Try it
Keep the wording of each record exactly the same when you repeat it, and leave out pictures.

Saved data entries:
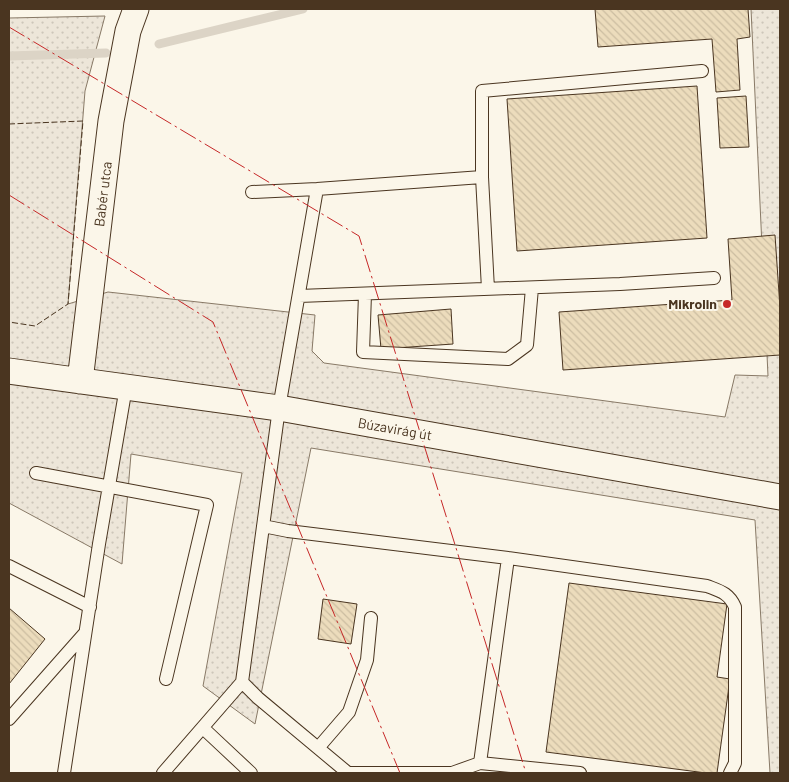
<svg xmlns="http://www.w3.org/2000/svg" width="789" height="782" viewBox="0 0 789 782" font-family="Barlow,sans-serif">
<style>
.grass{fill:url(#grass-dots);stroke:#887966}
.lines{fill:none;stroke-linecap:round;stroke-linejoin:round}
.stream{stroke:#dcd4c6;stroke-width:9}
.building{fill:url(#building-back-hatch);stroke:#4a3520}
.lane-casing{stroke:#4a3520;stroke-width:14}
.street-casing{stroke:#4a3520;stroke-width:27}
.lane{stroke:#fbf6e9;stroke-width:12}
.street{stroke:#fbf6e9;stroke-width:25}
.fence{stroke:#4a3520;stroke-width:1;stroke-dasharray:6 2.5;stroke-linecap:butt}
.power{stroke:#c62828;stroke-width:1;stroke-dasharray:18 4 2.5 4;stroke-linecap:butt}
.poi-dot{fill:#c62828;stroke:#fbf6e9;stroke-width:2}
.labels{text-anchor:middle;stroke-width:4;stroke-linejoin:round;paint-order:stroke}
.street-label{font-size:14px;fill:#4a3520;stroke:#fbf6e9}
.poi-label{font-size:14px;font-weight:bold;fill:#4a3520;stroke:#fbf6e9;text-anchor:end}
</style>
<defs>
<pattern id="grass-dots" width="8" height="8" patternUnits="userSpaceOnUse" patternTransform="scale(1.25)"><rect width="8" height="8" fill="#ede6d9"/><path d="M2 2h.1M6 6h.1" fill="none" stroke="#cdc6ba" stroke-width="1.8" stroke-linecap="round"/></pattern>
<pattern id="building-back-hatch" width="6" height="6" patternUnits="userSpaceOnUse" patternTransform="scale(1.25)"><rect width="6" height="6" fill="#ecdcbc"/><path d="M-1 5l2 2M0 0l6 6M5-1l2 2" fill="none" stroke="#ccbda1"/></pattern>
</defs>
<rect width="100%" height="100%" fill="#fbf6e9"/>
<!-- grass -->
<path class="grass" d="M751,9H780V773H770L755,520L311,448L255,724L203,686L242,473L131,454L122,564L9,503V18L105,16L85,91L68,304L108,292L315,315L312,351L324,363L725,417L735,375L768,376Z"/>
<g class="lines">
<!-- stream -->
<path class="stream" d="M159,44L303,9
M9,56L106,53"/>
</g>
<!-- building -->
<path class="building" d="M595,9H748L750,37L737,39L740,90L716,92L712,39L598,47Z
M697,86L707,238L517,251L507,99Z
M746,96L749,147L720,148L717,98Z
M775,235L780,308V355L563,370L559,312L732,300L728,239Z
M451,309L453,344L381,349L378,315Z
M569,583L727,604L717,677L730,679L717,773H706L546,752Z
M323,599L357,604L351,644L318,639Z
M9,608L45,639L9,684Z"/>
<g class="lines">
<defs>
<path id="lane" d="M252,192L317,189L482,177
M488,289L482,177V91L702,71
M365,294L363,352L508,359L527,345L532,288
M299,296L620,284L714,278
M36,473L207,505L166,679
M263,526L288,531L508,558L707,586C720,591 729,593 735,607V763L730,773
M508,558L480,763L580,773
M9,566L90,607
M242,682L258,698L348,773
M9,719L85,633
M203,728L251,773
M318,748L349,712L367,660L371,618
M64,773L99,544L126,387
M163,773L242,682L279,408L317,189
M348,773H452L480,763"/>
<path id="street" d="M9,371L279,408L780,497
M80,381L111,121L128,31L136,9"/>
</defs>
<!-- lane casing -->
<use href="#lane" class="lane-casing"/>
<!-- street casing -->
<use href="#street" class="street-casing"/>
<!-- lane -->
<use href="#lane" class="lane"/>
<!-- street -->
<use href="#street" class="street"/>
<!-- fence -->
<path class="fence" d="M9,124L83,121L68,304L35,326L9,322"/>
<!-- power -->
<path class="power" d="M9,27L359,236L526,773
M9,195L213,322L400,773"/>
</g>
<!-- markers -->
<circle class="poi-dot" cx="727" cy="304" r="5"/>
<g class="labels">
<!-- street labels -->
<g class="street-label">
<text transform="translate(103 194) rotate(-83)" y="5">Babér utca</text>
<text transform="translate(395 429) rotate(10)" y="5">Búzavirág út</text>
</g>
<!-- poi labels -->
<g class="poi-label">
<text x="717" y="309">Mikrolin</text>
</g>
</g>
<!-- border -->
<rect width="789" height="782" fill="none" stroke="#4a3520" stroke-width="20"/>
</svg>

Task result
<svg xmlns="http://www.w3.org/2000/svg" width="789" height="782" viewBox="0 0 789 782" font-family="Barlow,sans-serif">
<style>
.grass{fill:url(#grass-dots);stroke:#887966}
.lines{fill:none;stroke-linecap:round;stroke-linejoin:round}
.stream{stroke:#dcd4c6;stroke-width:9}
.building{fill:url(#building-back-hatch);stroke:#4a3520}
.lane-casing{stroke:#4a3520;stroke-width:14}
.street-casing{stroke:#4a3520;stroke-width:27}
.lane{stroke:#fbf6e9;stroke-width:12}
.street{stroke:#fbf6e9;stroke-width:25}
.fence{stroke:#4a3520;stroke-width:1;stroke-dasharray:6 2.5;stroke-linecap:butt}
.power{stroke:#c62828;stroke-width:1;stroke-dasharray:18 4 2.5 4;stroke-linecap:butt}
.poi-dot{fill:#c62828;stroke:#fbf6e9;stroke-width:2}
.labels{text-anchor:middle;stroke-width:4;stroke-linejoin:round;paint-order:stroke}
.street-label{font-size:14px;fill:#4a3520;stroke:#fbf6e9}
.poi-label{font-size:14px;font-weight:bold;fill:#4a3520;stroke:#fbf6e9;text-anchor:end}
</style>
<defs>
<pattern id="grass-dots" width="8" height="8" patternUnits="userSpaceOnUse" patternTransform="scale(1.25)"><rect width="8" height="8" fill="#ede6d9"/><path d="M2 2h.1M6 6h.1" fill="none" stroke="#cdc6ba" stroke-width="1.8" stroke-linecap="round"/></pattern>
<pattern id="building-back-hatch" width="6" height="6" patternUnits="userSpaceOnUse" patternTransform="scale(1.25)"><rect width="6" height="6" fill="#ecdcbc"/><path d="M-1 5l2 2M0 0l6 6M5-1l2 2" fill="none" stroke="#ccbda1"/></pattern>
</defs>
<rect width="100%" height="100%" fill="#fbf6e9"/>
<!-- grass -->
<path class="grass" d="M751,9H780V773H770L755,520L311,448L255,724L203,686L242,473L131,454L122,564L9,503V18L105,16L85,91L68,304L108,292L315,315L312,351L324,363L725,417L735,375L768,376Z"/>
<g class="lines">
<!-- stream -->
<path class="stream" d="M159,44L303,9
M9,56L106,53"/>
</g>
<!-- building -->
<path class="building" d="M595,9H748L750,37L737,39L740,90L716,92L712,39L598,47Z
M697,86L707,238L517,251L507,99Z
M746,96L749,147L720,148L717,98Z
M775,235L780,308V355L563,370L559,312L732,300L728,239Z
M451,309L453,344L381,349L378,315Z
M569,583L727,604L717,677L730,679L717,773H706L546,752Z
M323,599L357,604L351,644L318,639Z
M9,608L45,639L9,684Z"/>
<g class="lines">
<defs>
<path id="lane" d="M252,192L317,189L482,177
M488,289L482,177V91L702,71
M365,294L363,352L508,359L527,345L532,288
M299,296L620,284L714,278
M36,473L207,505L166,679
M263,526L288,531L508,558L707,586C720,591 729,593 735,607V763L730,773
M508,558L480,763L580,773
M9,566L90,607
M242,682L258,698L348,773
M9,719L85,633
M203,728L251,773
M318,748L349,712L367,660L371,618
M64,773L99,544L126,387
M163,773L242,682L279,408L317,189
M348,773H452L480,763"/>
<path id="street" d="M9,371L279,408L780,497
M80,381L111,121L128,31L136,9"/>
</defs>
<!-- lane casing -->
<use href="#lane" class="lane-casing"/>
<!-- street casing -->
<use href="#street" class="street-casing"/>
<!-- lane -->
<use href="#lane" class="lane"/>
<!-- street -->
<use href="#street" class="street"/>
<!-- fence -->
<path class="fence" d="M9,124L83,121L68,304L35,326L9,322"/>
<!-- power -->
<path class="power" d="M9,27L359,236L526,773
M9,195L213,322L400,773"/>
</g>
<!-- markers -->
<circle class="poi-dot" cx="727" cy="304" r="5"/>
<g class="labels">
<!-- street labels -->
<g class="street-label">
<text transform="translate(103 194) rotate(-83)" y="5">Babér utca</text>
<text transform="translate(395 429) rotate(10)" y="5">Búzavirág út</text>
</g>
<!-- poi labels -->
<g class="poi-label">
<text x="717" y="309">Mikrolin</text>
</g>
</g>
<!-- border -->
<rect width="789" height="782" fill="none" stroke="#4a3520" stroke-width="20"/>
</svg>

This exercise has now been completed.